NOTE: This website is obsolete. Nakahara Informatics, Inc. is no longer operational. This website has been preserved for historical interest, essentially as it appeared at the time of the last update (October 22, 2008), and the software available on this website may be used for free. However, there is no warranty of any kind, and these apps no longer work on modern OS X systems. Therefore, this may not be useful, except to historians and tinkerers resurrecting legacy systems.

iGet screen shot: the conflicts dialog

iGet can resume file transfers, and can also detect when a resume would not work.

If you try to download a file, but you already have a file of the same name in the destination folder, iGet notices. If possible, it will resume the download. But, in cases where the file is actually not the same, iGet will present you with some sensible options: download the file to a new location, move your existing file to the Trash and download the remote one, or skip the item.

(It works the same way for upload.)

In the picture above, the user is at work, downloading her favorite album from her iTunes folder on her home Mac. iGet has noticed that one of the files she already has conflicts with the one of the files she is trying to download.

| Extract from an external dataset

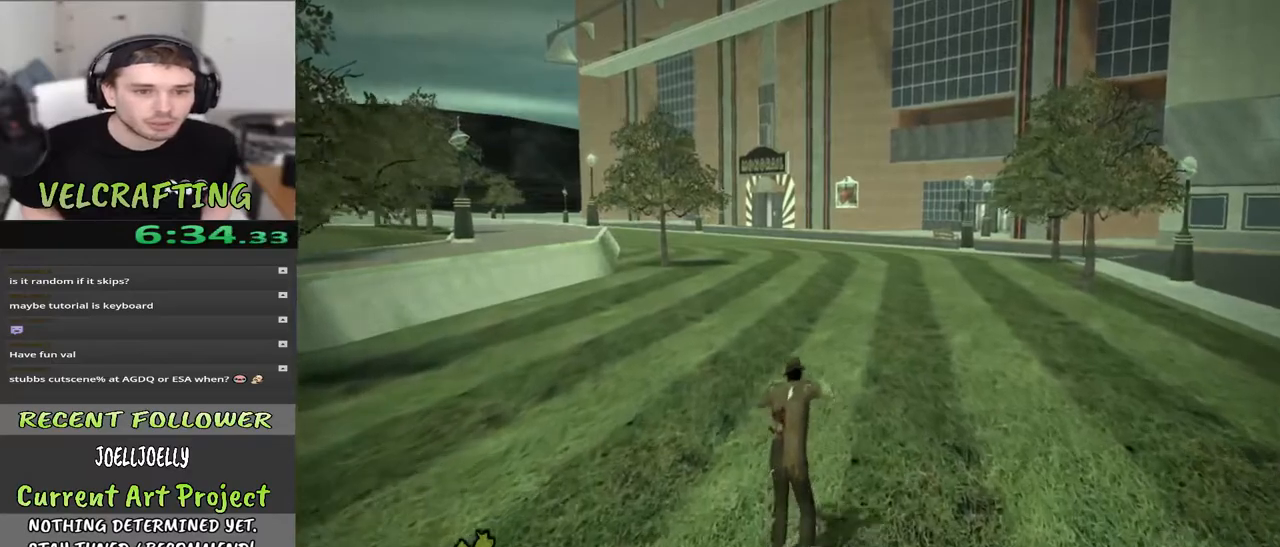
{"buttons": [], "left_stick": "up", "right_stick": "center", "events": []}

In this case, the reason there is a conflict is that she previously started to download the song High Society from a different Mac. However, on that Mac, iTunes uses the default 128Kbps encoding, whereas her Mac at home uses a higher quality setting. So, even though the files might appear to be the same at first glance, iGet has noticed that they are actually different and prevented her the inconvenience of getting a screwed up MP3 file.

She will choose the "Move to Trash" option, which will move the lower quality file to the Trash, and start over downloading the file from the beginning.